In the patch email below, why does the change add the GF_CALL_FROM_NEW_OR_DELETE call flag? Answer in one to three sentences.

DOCUMENT EXCERPT:
================================

From 6b5fbcfa6437e16984953d6b3caa3561146e1971 Mon Sep 17 00:00:00 2001
From: Richard Biener <rguenther@suse.de>
Date: Thu, 1 Oct 2020 10:44:27 +0200
Subject: [PATCH 2/3] make use of CALL_FROM_NEW_OR_DELETE_P
To: gcc-patches@gcc.gnu.org

This fixes points-to analysis and DCE to only consider new/delete
operator calls from new or delete expressions and not direct calls.

2020-10-01  Richard Biener  <rguenther@suse.de>

	* gimple.h (GF_CALL_FROM_NEW_OR_DELETE): New call flag.
	(gimple_call_set_from_new_or_delete): New.
	(gimple_call_from_new_or_delete): Likewise.
	* gimple.c (gimple_build_call_from_tree): Set
	GF_CALL_FROM_NEW_OR_DELETE appropriately.
	* ipa-icf-gimple.c (func_checker::compare_gimple_call):
	Compare gimple_call_from_new_or_delete.
	* tree-ssa-dce.c (mark_all_reaching_defs_necessary_1): Make
	sure to only consider new/delete calls from new or delete
	expressions.

================================

AVAILABLE DATA:
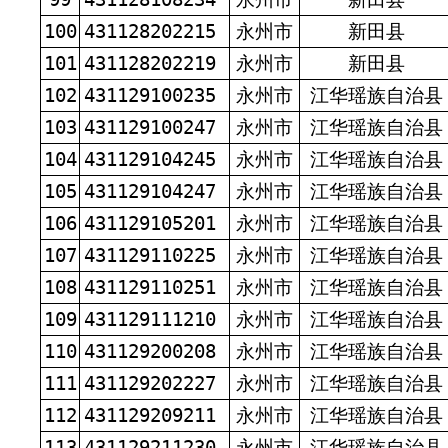
100
431128202215
永州市
新田县
101
431128202219
永州市
新田县
102
431129100235
永州市
江华瑶族自治县
103
431129100247
永州市
江华瑶族自治县
104
431129104245
永州市
江华瑶族自治县
105
431129104247
永州市
江华瑶族自治县
106
431129105201
永州市
江华瑶族自治县
107
431129110225
永州市
江华瑶族自治县
108
431129110251
永州市
江华瑶族自治县
109
431129111210
永州市
江华瑶族自治县
110
431129200208
永州市
江华瑶族自治县
111
431129202227
永州市
江华瑶族自治县
112
431129209211
永州市
江华瑶族自治县
113
431129211230
永州市
江华瑶族自治县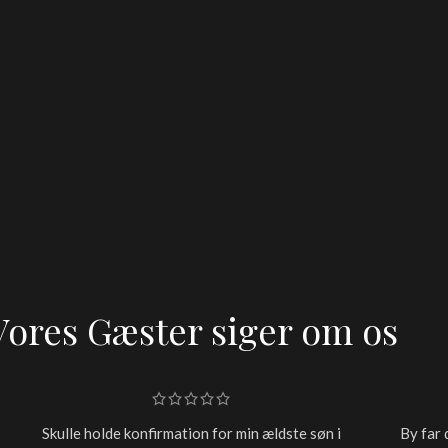
Vores Gæster siger om os
Skulle holde konfirmation for min ældste søn i
By far 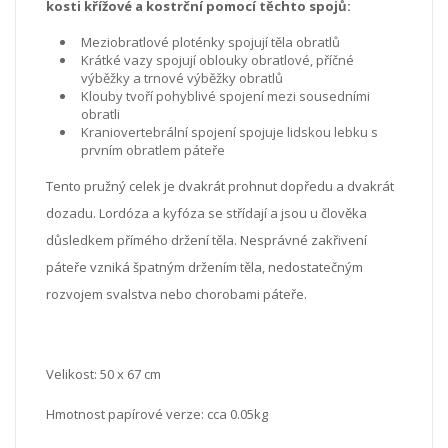
kosti křížové a kostrční pomocí těchto spojů:
Meziobratlové ploténky spojují těla obratlů
Krátké vazy spojují oblouky obratlové, příčné
výběžky a trnové výběžky obratlů
Klouby tvoří pohyblivé spojení mezi sousedními
obratli
Kraniovertebrální spojení spojuje lidskou lebku s
prvním obratlem páteře
Tento pružný celek je dvakrát prohnut dopředu a dvakrát
dozadu. Lordóza a kyfóza se střídají a jsou u člověka
důsledkem přímého držení těla. Nesprávné zakřivení
páteře vzniká špatným držením těla, nedostatečným
rozvojem svalstva nebo chorobami páteře.
Velikost: 50 x 67 cm
Hmotnost papírové verze: cca 0.05kg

================================

RESPONSE BOX:
The flag lets points-to analysis and DCE tell apart operator new/delete calls that come from new or delete expressions and direct calls to those operators. With it, both passes only consider the calls that come from new or delete expressions and leave direct calls out.